原文 -
____________

正文 第三章 司徒雷登北平之行夭折,毛澤東靠慮渡海解放台灣

司徒雷登北平之行夭折,毛澤東要一邊倒,並考慮渡海作戰解放台灣。

(北平,1949年7月)

一九四九年,對於中華民族來說,是里程碑式的歷史轉折;對於毛澤東或是蔣介石,也是非同尋常的命運轉折。蔣介石從南京政權的總統變成了解放軍追剿的「戰犯」與「蔣匪」,給趕到台灣島上去了。毛澤東從被國民黨稱為西北荒原上的「匪酋」,堂堂皇皇地進入了明清皇帝定居的北平紫禁城。

毛澤東是穿著打補丁的棉布衣進城的,很清醒,能自律,喜歡郭沫若寫的《甲申三百年祭》一書,該書講的是李自成攻入北京後如何驕傲又如何失敗的。他號召全黨都看這本書。那時,周恩來、葉劍英請他住進中南海或紫禁城。他不願搬進去,他忌諱封建皇帝住過的地方。後來問題提到了政治局討論,他終於以少數服從多數的意見搬進了中南海豐澤園的菊香書屋。

這一年七月,真可以說是難忘的一九四九的最關鍵的一個月。毛澤東是在這個月,從進北平後暫住的香山雙清別墅,搬進中南海里去的。影響新中國命運的好幾件大事,也是在這個時期最後決定的。新中國建國初期的外交政策,也就是在這個時期最後明確為「一邊倒」三個字的。

____________

[資料集記錄]
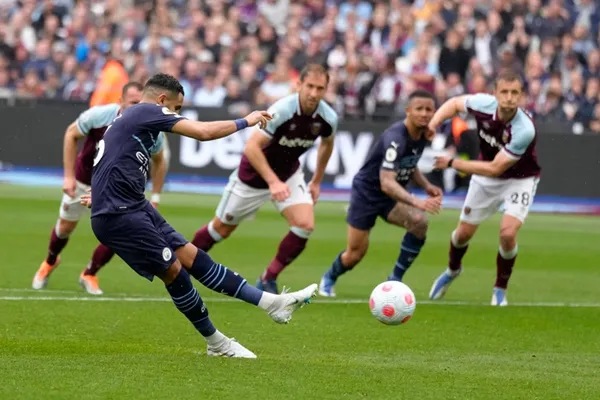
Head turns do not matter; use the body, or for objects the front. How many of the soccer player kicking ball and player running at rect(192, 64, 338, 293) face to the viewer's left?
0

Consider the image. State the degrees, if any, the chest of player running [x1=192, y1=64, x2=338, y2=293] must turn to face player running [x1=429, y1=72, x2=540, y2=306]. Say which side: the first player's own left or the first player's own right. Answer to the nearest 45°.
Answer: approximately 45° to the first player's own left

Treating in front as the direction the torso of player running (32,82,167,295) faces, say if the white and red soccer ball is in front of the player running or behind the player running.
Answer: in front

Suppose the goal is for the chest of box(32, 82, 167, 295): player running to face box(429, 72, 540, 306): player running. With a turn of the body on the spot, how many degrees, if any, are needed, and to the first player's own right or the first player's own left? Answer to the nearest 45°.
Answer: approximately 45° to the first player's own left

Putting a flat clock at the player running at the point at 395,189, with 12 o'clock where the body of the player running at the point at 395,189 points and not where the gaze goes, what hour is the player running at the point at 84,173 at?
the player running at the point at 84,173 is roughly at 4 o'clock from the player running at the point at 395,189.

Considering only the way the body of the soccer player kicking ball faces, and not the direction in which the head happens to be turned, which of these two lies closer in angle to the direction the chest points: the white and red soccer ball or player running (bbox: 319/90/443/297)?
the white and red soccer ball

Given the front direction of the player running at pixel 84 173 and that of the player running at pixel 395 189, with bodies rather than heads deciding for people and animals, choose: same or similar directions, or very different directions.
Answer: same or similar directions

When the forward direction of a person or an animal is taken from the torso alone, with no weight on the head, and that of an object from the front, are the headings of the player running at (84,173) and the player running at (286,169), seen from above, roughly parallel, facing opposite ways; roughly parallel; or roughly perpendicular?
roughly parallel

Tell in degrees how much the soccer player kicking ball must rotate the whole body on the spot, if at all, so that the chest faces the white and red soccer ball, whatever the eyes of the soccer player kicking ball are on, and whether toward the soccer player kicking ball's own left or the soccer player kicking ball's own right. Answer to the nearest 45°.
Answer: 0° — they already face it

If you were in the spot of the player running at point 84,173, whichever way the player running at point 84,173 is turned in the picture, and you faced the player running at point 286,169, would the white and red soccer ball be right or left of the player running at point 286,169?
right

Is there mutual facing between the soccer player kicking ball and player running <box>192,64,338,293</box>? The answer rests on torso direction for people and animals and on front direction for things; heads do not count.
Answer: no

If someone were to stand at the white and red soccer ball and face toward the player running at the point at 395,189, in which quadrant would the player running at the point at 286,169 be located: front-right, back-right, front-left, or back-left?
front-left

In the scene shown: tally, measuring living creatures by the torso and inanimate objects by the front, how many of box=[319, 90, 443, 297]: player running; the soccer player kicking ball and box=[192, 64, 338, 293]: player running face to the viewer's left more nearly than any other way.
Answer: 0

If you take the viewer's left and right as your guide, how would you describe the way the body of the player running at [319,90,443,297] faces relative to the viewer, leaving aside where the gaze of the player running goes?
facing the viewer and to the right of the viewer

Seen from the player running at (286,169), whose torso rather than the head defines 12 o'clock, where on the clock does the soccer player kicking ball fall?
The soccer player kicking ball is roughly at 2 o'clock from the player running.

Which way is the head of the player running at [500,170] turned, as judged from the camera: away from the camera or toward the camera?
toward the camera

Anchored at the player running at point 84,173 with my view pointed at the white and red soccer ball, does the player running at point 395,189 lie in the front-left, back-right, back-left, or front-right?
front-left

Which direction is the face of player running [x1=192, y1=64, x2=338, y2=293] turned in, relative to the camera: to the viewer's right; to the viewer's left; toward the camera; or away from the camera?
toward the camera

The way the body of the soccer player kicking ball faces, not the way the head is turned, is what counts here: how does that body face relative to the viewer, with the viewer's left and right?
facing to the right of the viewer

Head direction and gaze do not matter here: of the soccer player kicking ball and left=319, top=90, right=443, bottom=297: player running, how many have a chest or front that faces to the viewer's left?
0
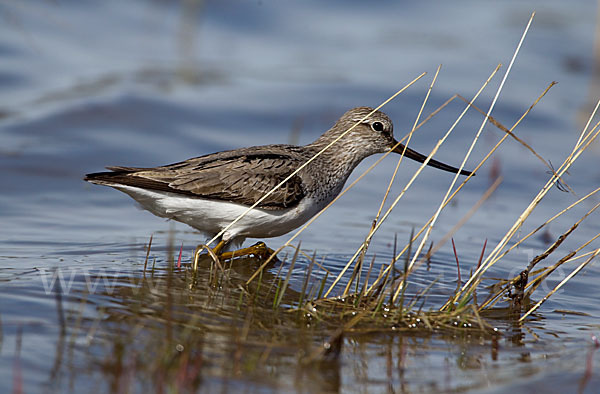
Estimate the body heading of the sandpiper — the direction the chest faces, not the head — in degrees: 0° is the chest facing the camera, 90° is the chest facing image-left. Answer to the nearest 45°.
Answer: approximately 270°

____________

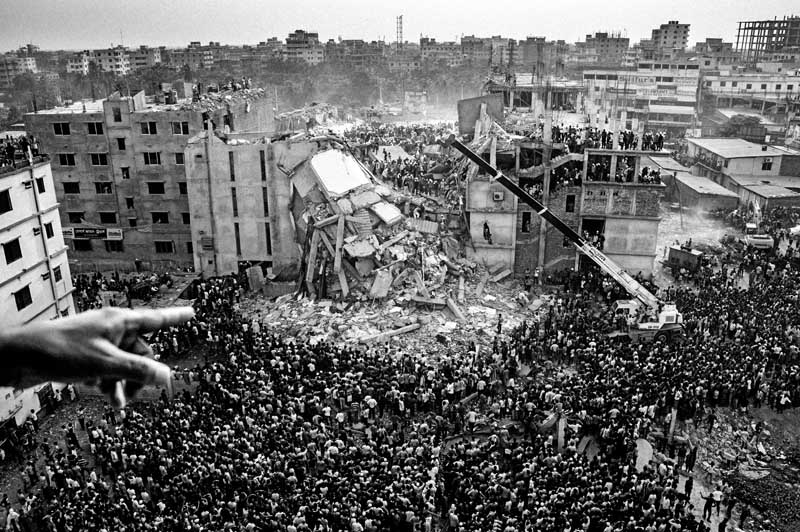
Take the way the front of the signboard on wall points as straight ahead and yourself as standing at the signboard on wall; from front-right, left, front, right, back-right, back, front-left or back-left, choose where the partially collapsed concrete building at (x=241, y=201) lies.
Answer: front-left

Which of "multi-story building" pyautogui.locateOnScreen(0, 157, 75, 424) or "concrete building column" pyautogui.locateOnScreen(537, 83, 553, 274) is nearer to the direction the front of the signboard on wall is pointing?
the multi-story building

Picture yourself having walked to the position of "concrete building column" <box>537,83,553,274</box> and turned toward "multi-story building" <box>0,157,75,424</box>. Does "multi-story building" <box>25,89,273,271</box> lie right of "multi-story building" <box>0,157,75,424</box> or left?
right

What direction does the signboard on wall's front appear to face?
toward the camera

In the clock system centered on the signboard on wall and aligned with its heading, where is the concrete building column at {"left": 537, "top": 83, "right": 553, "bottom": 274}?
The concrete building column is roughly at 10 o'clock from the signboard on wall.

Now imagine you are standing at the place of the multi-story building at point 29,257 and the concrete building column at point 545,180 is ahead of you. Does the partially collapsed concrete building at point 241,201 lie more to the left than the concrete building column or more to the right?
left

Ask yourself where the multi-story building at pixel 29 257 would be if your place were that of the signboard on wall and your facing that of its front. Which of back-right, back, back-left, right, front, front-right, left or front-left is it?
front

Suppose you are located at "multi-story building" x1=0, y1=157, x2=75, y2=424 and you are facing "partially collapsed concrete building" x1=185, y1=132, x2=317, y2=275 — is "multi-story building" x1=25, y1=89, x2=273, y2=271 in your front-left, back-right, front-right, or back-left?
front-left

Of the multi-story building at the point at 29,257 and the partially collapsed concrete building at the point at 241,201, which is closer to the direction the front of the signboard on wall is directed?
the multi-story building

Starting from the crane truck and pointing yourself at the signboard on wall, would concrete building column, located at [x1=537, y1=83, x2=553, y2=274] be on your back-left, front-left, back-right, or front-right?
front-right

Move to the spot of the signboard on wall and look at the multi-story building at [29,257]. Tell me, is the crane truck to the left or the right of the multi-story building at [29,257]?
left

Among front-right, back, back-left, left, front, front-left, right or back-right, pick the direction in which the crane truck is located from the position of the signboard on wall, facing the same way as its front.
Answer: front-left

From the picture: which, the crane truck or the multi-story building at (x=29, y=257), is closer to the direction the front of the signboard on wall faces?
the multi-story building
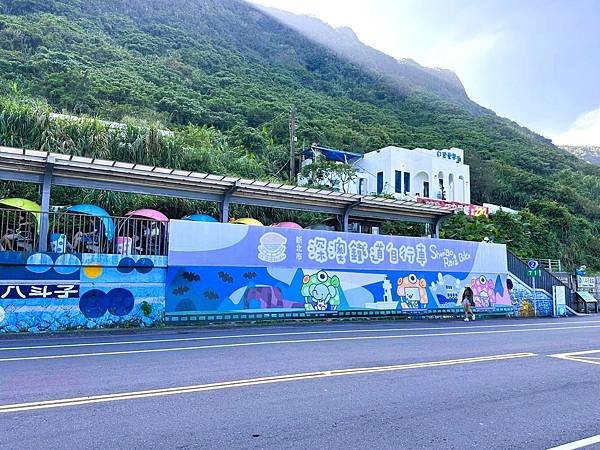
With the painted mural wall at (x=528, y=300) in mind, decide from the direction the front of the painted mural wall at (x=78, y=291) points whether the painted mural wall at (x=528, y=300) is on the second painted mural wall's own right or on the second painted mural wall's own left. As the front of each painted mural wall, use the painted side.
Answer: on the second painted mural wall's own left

____________

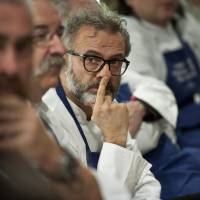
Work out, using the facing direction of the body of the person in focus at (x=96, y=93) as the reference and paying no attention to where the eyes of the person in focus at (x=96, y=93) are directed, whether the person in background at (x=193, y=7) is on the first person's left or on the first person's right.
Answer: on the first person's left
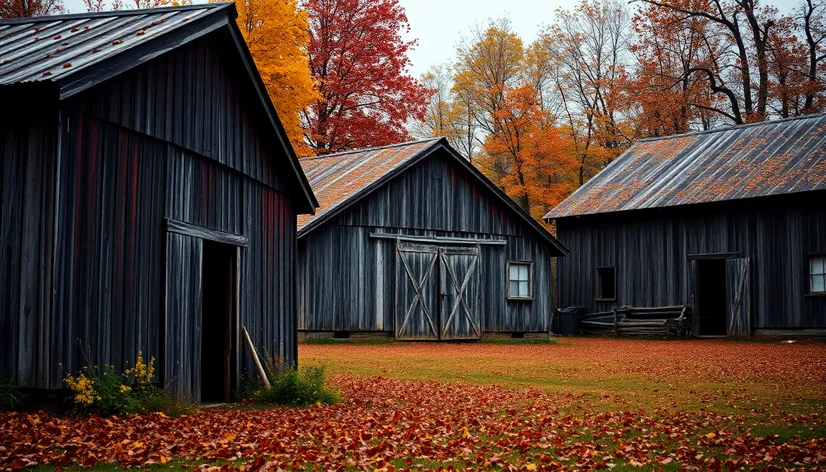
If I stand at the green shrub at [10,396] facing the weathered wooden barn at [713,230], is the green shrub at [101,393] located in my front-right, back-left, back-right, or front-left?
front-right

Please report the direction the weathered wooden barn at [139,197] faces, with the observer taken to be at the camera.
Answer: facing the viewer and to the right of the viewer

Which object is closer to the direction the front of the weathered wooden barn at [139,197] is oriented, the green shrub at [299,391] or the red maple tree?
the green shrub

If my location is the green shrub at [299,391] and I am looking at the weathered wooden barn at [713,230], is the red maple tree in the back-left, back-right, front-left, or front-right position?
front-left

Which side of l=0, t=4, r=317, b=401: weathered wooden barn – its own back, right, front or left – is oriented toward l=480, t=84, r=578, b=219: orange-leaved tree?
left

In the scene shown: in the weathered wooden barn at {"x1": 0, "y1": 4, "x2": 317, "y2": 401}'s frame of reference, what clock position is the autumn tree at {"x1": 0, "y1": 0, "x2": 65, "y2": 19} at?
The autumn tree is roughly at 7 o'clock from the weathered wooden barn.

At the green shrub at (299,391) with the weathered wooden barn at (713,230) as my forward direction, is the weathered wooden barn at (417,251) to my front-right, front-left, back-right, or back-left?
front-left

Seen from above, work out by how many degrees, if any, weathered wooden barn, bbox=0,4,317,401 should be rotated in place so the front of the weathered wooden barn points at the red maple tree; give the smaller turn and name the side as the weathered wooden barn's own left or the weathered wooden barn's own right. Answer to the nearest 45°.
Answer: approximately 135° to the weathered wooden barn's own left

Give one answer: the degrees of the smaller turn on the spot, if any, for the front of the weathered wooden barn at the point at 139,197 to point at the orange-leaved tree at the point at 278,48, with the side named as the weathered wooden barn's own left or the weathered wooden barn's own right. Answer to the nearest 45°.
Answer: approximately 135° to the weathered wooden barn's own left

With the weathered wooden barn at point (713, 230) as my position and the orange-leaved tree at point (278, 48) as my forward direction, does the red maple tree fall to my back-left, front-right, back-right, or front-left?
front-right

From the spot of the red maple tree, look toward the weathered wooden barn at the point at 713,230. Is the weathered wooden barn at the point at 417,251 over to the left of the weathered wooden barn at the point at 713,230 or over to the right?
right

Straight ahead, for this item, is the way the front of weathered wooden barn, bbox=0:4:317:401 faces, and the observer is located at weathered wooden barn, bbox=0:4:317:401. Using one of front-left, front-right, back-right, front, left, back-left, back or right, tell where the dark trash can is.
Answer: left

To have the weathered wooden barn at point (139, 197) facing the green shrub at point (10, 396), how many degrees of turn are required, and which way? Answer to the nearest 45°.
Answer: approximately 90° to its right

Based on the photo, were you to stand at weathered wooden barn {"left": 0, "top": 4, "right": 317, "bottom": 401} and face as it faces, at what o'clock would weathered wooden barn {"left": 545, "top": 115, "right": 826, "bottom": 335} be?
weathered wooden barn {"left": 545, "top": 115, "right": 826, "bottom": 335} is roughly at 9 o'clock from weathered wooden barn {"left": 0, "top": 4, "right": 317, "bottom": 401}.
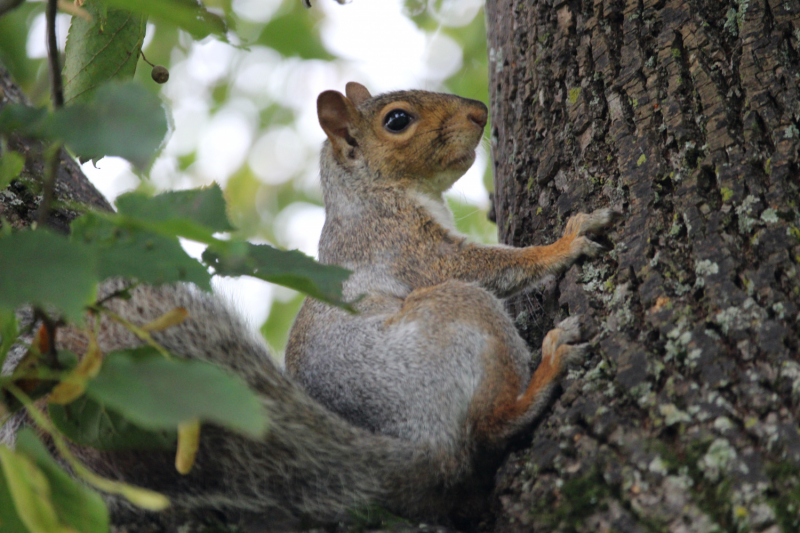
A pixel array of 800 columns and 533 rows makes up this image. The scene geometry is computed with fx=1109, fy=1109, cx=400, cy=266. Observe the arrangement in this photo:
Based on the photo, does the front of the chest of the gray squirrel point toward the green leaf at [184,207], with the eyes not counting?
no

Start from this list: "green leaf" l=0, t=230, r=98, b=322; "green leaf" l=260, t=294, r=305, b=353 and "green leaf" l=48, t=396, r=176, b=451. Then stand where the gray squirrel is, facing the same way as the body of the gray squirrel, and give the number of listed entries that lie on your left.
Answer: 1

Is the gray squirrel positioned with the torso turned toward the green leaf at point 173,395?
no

____________

依據資料作答 -
- a) 把原文中以「毛澤東是穿著打補丁的棉布衣進城的」開頭的那一段改寫成簡短的條列，保留主要事實。
- b) 抄出原文從「正文 第三章 司徒雷登北平之行夭折,毛澤東靠慮渡海解放台灣」往下一直到「後明確為「一邊倒」三個字的。」的內容，並把其中的「棉布衣」換成「粗布衣」。

參考答案 -
- a)
- 毛澤東穿著打補丁的棉布衣進城，頭腦清醒，能自律。
- 他喜歡郭沫若的《甲申三百年祭》，並號召全黨都讀。這本書講李自成攻入北京後如何驕傲、又如何失敗。
- 周恩來、葉劍英請他住進中南海或紫禁城。他忌諱封建皇帝住過的地方，不願搬。
- 政治局討論後，他以少數服從多數，搬進中南海豐澤園的菊香書屋。

- b)
正文 第三章 司徒雷登北平之行夭折,毛澤東靠慮渡海解放台灣

司徒雷登北平之行夭折,毛澤東要一邊倒,並考慮渡海作戰解放台灣。

(北平,1949年7月)

一九四九年,對於中華民族來說,是里程碑式的歷史轉折;對於毛澤東或是蔣介石,也是非同尋常的命運轉折。蔣介石從南京政權的總統變成了解放軍追剿的「戰犯」與「蔣匪」,給趕到台灣島上去了。毛澤東從被國民黨稱為西北荒原上的「匪酋」,堂堂皇皇地進入了明清皇帝定居的北平紫禁城。

毛澤東是穿著打補丁的粗布衣進城的,很清醒,能自律,喜歡郭沫若寫的《甲申三百年祭》一書,該書講的是李自成攻入北京後如何驕傲又如何失敗的。他號召全黨都看這本書。那時,周恩來、葉劍英請他住進中南海或紫禁城。他不願搬進去,他忌諱封建皇帝住過的地方。後來問題提到了政治局討論,他終於以少數服從多數的意見搬進了中南海豐澤園的菊香書屋。

這一年七月,真可以說是難忘的一九四九的最關鍵的一個月。毛澤東是在這個月,從進北平後暫住的香山雙清別墅,搬進中南海里去的。影響新中國命運的好幾件大事,也是在這個時期最後決定的。新中國建國初期的外交政策,也就是在這個時期最後明確為「一邊倒」三個字的。